Technical Due Diligence and Build vs Buy
How to evaluate platforms, vendors, and build decisions—including AI vendors—and when to recommend buy vs build.
Engineering leaders constantly face build-vs-buy and vendor decisions. Getting them wrong costs time, money, and optionality. This resource outlines how to evaluate options and when to recommend buy vs build—including for AI vendors and APIs.
How to evaluate platforms and vendors
Security and compliance. Does the vendor meet your security bar (e.g. SOC 2, GDPR)? How do they handle data, credentials, and incidents? For AI: where does data go, and what are the terms for training and retention?
Lock-in and portability. How hard is it to replace the vendor or migrate off? What’s the exit path and cost?

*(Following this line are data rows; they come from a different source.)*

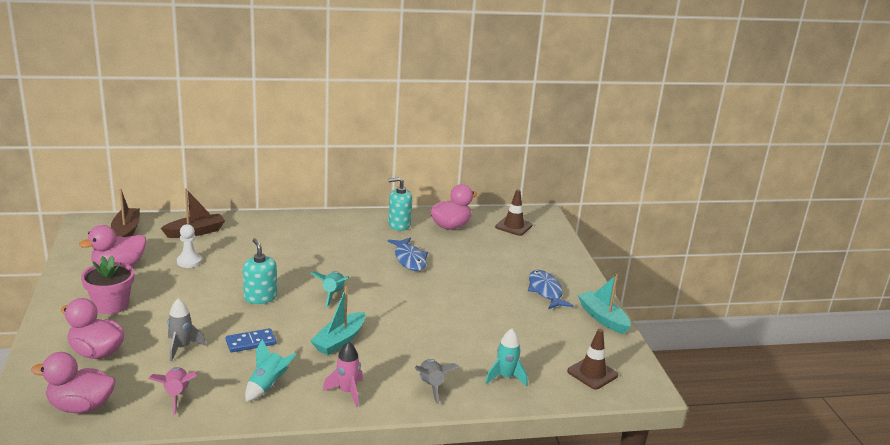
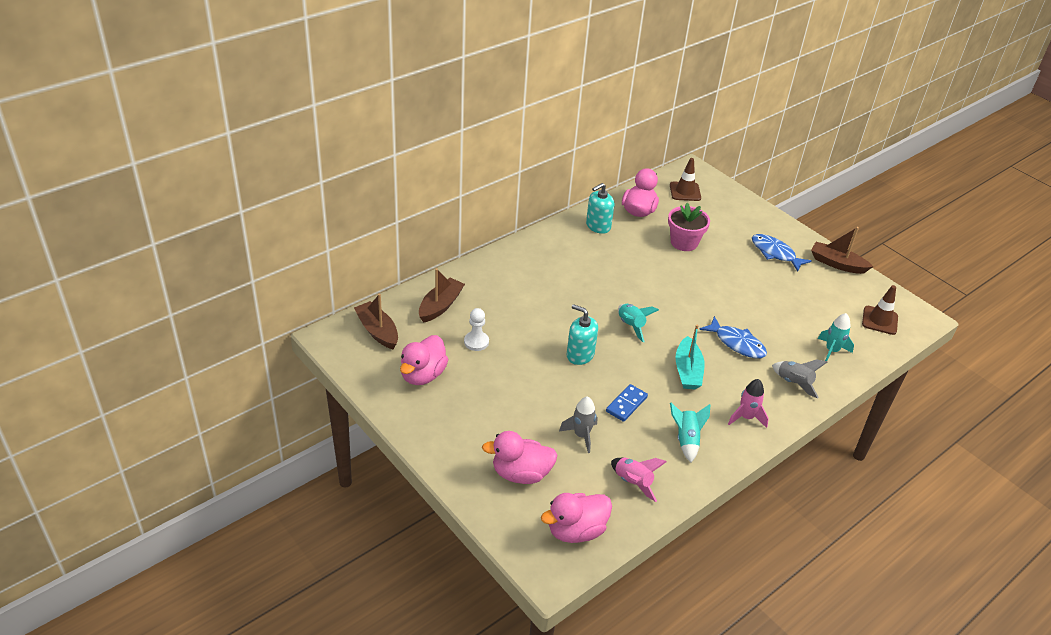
camera: 30 degrees left, 15 degrees up
pink flower pot [81,256,134,314] -> pink flower pot moved to [668,203,710,251]
blue fish [388,237,428,271] -> blue fish moved to [699,316,767,358]
turquoise boat [578,274,631,334] -> brown boat [811,227,873,274]

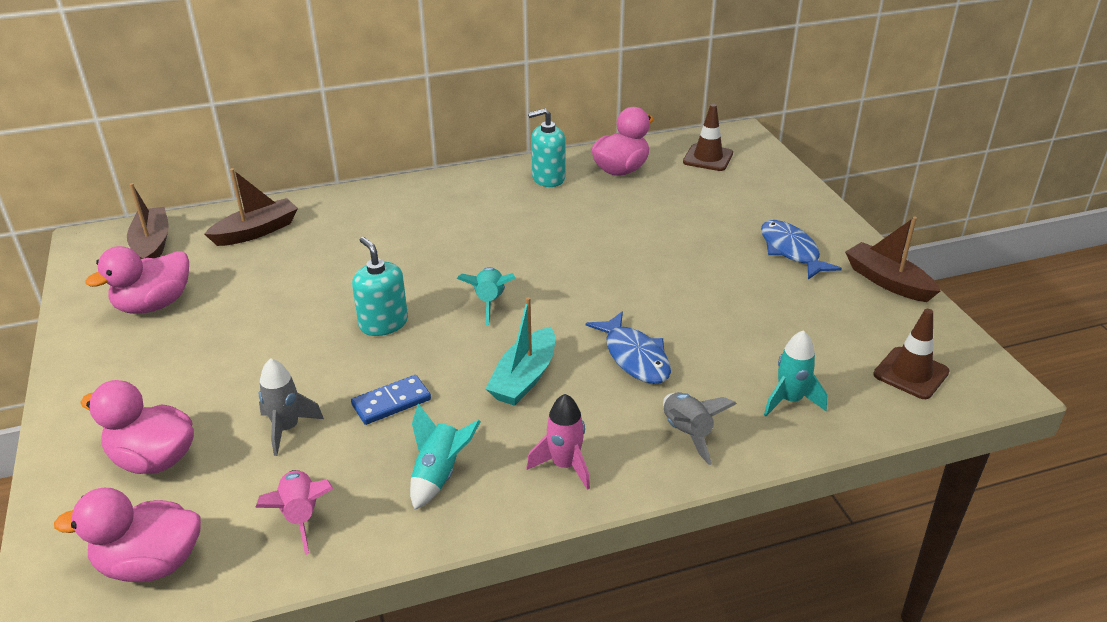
camera: 25 degrees right, 5 degrees down
white pawn [464,308,489,351] -> none
pink flower pot [668,203,710,251] -> none

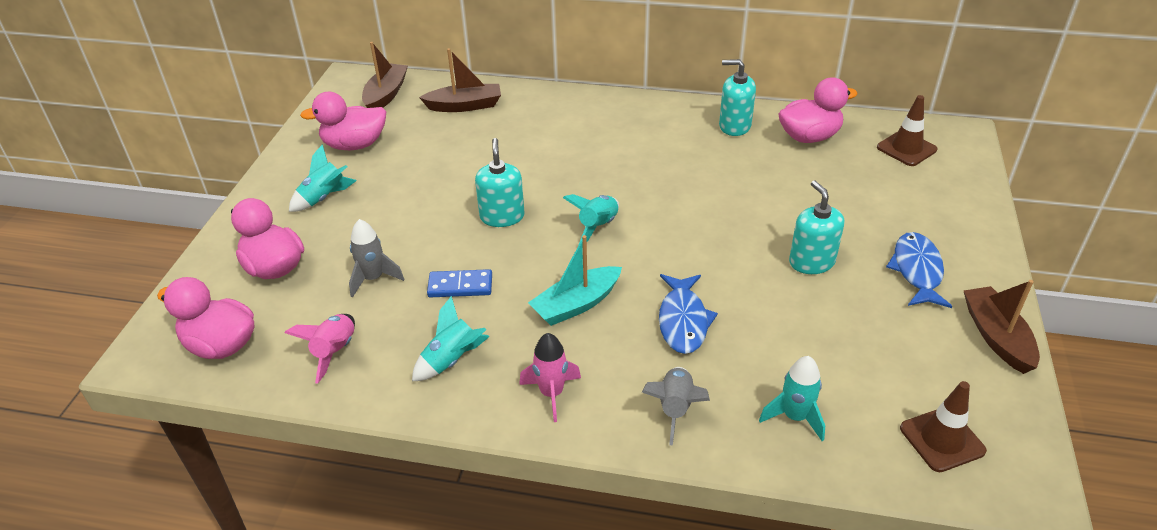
camera: 30 degrees right, 5 degrees up
none -> turquoise rocket [289,144,356,212]
none -> turquoise soap dispenser [789,180,844,274]

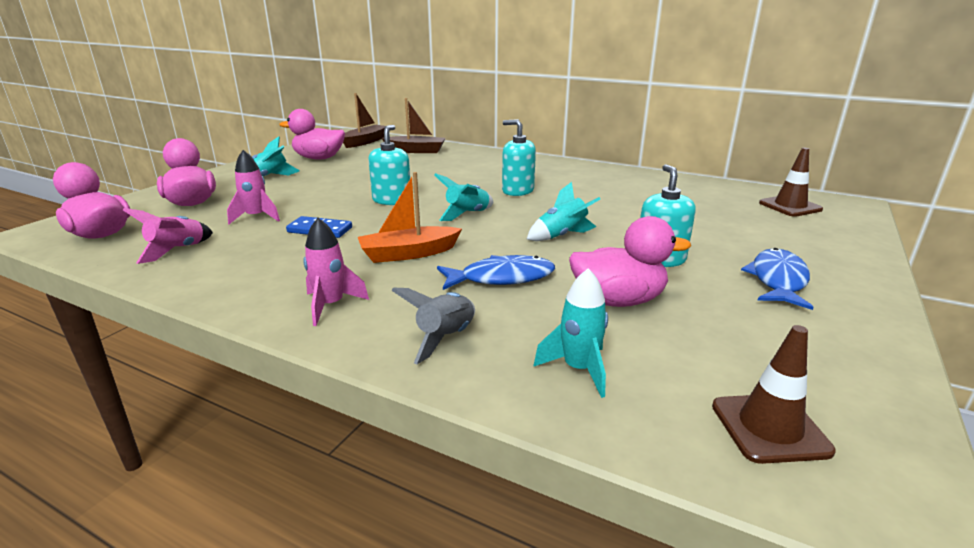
camera: 15 degrees right, 15 degrees down
grey rocket [349,219,404,298] -> pink rocket [227,150,280,224]
turquoise rocket [412,296,490,381] -> turquoise rocket moved to [527,182,600,241]
turquoise boat [528,235,622,326] -> orange boat [358,172,462,263]
blue fish [659,274,718,354] -> blue fish turned 120 degrees counterclockwise [437,255,555,290]
turquoise soap dispenser [719,59,756,136] -> turquoise soap dispenser moved to [502,119,536,196]
pink duck [779,77,857,143] -> pink duck moved to [569,216,691,307]
brown boat [964,280,1040,374] -> none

TCO. Include licensing, integration, operational cost, and the cost of switching later. “Cheap” often hides lock-in and migration cost.
Team fit. Can your team operate and extend the system? Is the tech stack and support model a match for your skills and roadmap?
Including AI vendors and APIs
For AI APIs and platforms, add:
- Data and IP. What data is sent, who can use it, and whether it’s used for training. Prefer vendors with clear, contractually binding terms.
- Reliability and rate limits. What are SLAs and rate limits? How do they affect your product under load?
- Model lifecycle. How often do models change, and how do you handle breaking changes? Can you pin versions or control rollout?
Evaluate AI vendors with the same rigor as any critical platform: security, lock-in, TCO, and team fit.
When to recommend buy vs build
Buy (or use a platform) when:
- The problem is well understood and solved by others (e.g. auth, payments, standard CRUD).
- Your differentiator is elsewhere; this is table stakes.
- The vendor’s roadmap and support align with your needs and you can accept the lock-in and cost.
Build when:
- The capability is core to your product or gives you durable advantage.
- No vendor fits your constraints (scale, compliance, domain).
- The build cost and risk are lower than the long-term cost and risk of the wrong vendor.
Hybrid. Often you buy the base (e.g. cloud, DB, AI API) and build the orchestration, product logic, and safety layers. Be explicit about what you own vs what you delegate.